Dynamist Blog

It's a Southern Thing

I've long maintained that many of the cultural characteristics and personal behaviors, good and bad, that Northern commentators (largely white) consider "black" are in fact southern. Being dissed makes the typical good ol' boy just as irrationally mad as it makes an inner-city black guy. And I'd suspect you'd find plenty of Bell Curve-like results if you could break out whites of southern origin, regardless of where they live now, as a separate ethnic group (even more so if you could exclude certain highly educated subgroups, notably the Presbyterians whose attitudes toward education and involvement in commerce have made them the souther equivalent of Jews or Chinese).
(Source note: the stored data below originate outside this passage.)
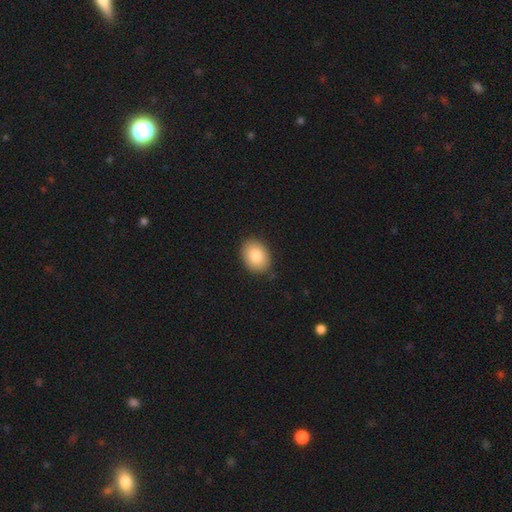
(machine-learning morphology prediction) This is clearly a smooth galaxy (84%). How rounded: likely in between (68%). Merging: clearly none (87%).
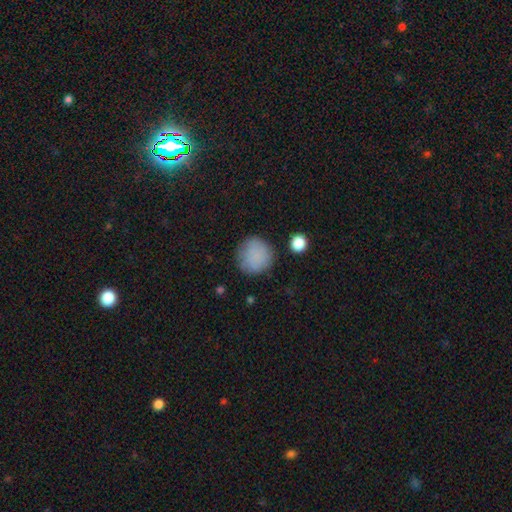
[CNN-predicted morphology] smooth 85%, star or artifact 8%, featured or disk 6%. Down the decision tree: how rounded — round (91%); merging — none (80%).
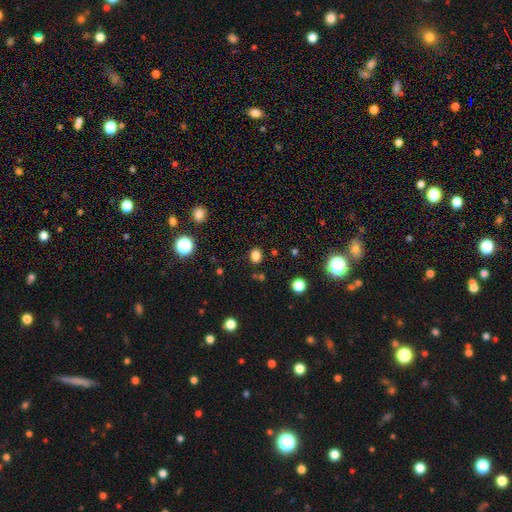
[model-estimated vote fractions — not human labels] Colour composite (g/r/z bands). It shows a smooth galaxy with no disk features (80%) that is round (62%). Merging: none (85%).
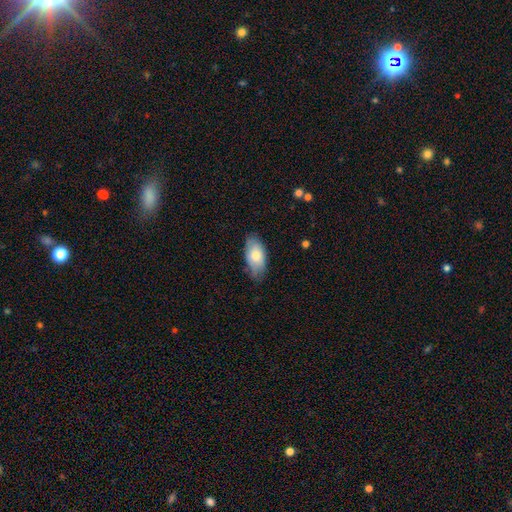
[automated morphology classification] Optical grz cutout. It shows a smooth galaxy with no disk features (75%) that is in between round and cigar-shaped (93%). Merging: none (68%).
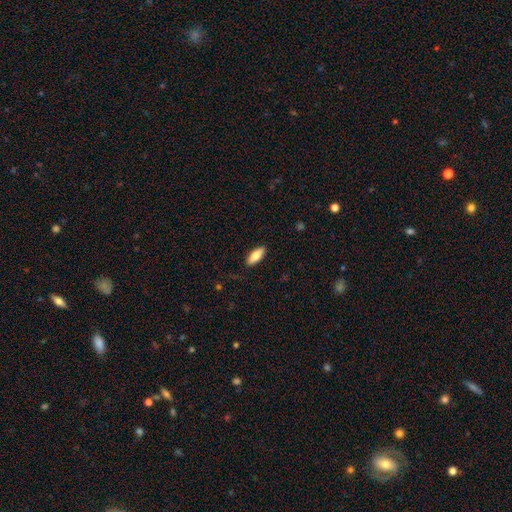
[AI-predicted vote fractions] A smooth galaxy with no disk features (79%) that is in between round and cigar-shaped (72%). Merging: none (88%).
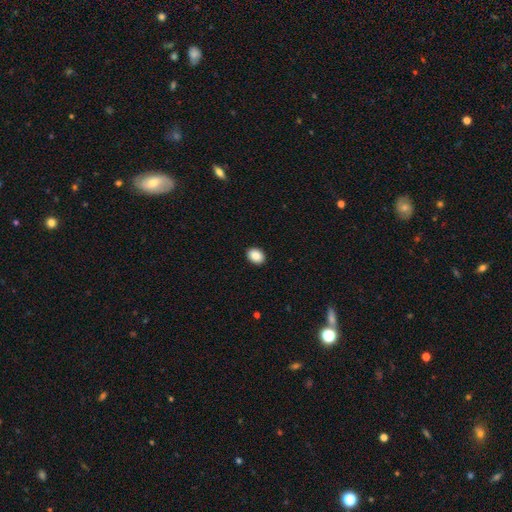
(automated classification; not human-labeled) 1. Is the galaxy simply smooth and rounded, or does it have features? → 89% smooth, 8% star or artifact, 3% featured or disk.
Apparently Thomas Sowell agrees. Here's a bit of what he wrote earlier this week in the WSJ:

The culture of the people who were called "rednecks" and "crackers" before they ever got on the boats to cross the Atlantic was a culture that produced far lower levels of intellectual and economic achievement, as well as far higher levels of violence and sexual promiscuity. That culture had its own way of talking, not only in the pronunciation of particular words but also in a loud, dramatic style of oratory with vivid imagery, repetitive phrases and repetitive cadences.
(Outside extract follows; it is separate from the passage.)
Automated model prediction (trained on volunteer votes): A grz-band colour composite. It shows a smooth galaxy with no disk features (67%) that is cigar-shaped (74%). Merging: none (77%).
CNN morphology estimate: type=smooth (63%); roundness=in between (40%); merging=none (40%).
Although that style originated on the other side of the Atlantic in centuries past, it became for generations the style of both religious oratory and political oratory among Southern whites and among Southern blacks--not only in the South but in the Northern ghettos in which Southern blacks settled. It was a style used by Southern white politicians in the era of Jim Crow and later by black civil rights leaders fighting Jim Crow. Martin Luther King's famous speech at the Lincoln Memorial in 1963 was a classic example of that style.

While a third of the white population of the U.S. lived within the redneck culture, more than 90% of the black population did. Although that culture eroded away over the generations, it did so at different rates in different places and among different people. It eroded away much faster in Britain than in the U.S. and somewhat faster among Southern whites than among Southern blacks, who had fewer opportunities for education or for the rewards that came with escape from that counterproductive culture.
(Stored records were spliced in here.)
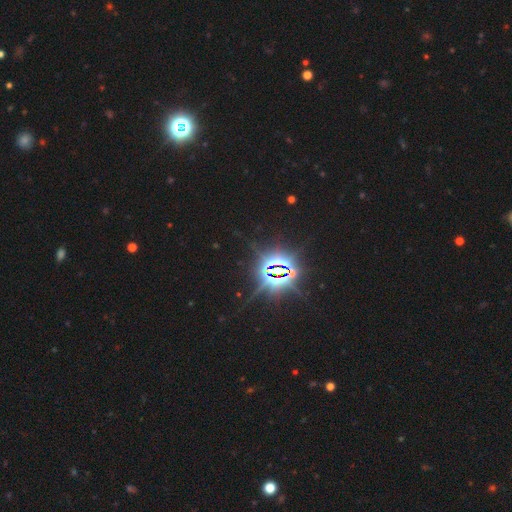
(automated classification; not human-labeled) Smooth or featured: star or artifact — 85% (smooth — 10%)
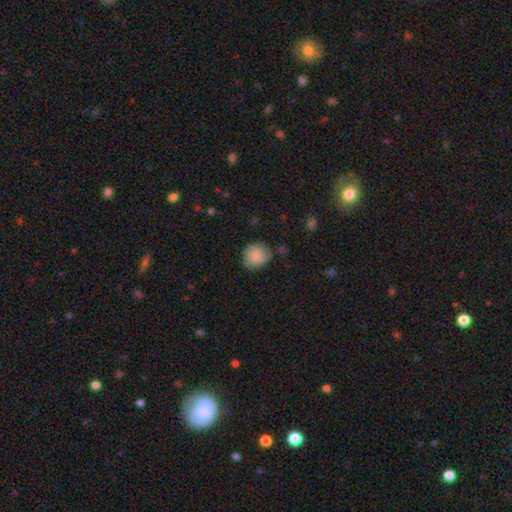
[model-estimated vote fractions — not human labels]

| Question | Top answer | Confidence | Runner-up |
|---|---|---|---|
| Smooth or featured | smooth | 86% | featured or disk (7%) |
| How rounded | round | 85% | in between (14%) |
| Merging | none | 73% | minor disturbance (20%) |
Nevertheless the process took a long time. As late as the First World War, white soldiers from Georgia, Arkansas, Kentucky and Mississippi scored lower on mental tests than black soldiers from Ohio, Illinois, New York and Pennsylvania. Again, neither race nor racism can explain that--and neither can slavery.

The redneck culture proved to be a major handicap for both whites and blacks who absorbed it. Today, the last remnants of that culture can still be found in the worst of the black ghettos, whether in the North or the South, for the ghettos of the North were settled by blacks from the South. The counterproductive and self-destructive culture of black rednecks in today's ghettos is regarded by many as the only "authentic" black culture--and, for that reason, something not to be tampered with. Their talk, their attitudes, and their behavior are regarded as sacrosanct.

The people who take this view may think of themselves as friends of blacks. But they are the kinds of friends who can do more harm than enemies.

For understandable reasons, Sowell condemns this "redneck culture" in his new book Black Rednecks And White Liberals. But this often-violent honor culture also gives America much of its backbone. It is, after all, the Jacksonian America that so fascinates bloggers and foreign-policy intellectuals.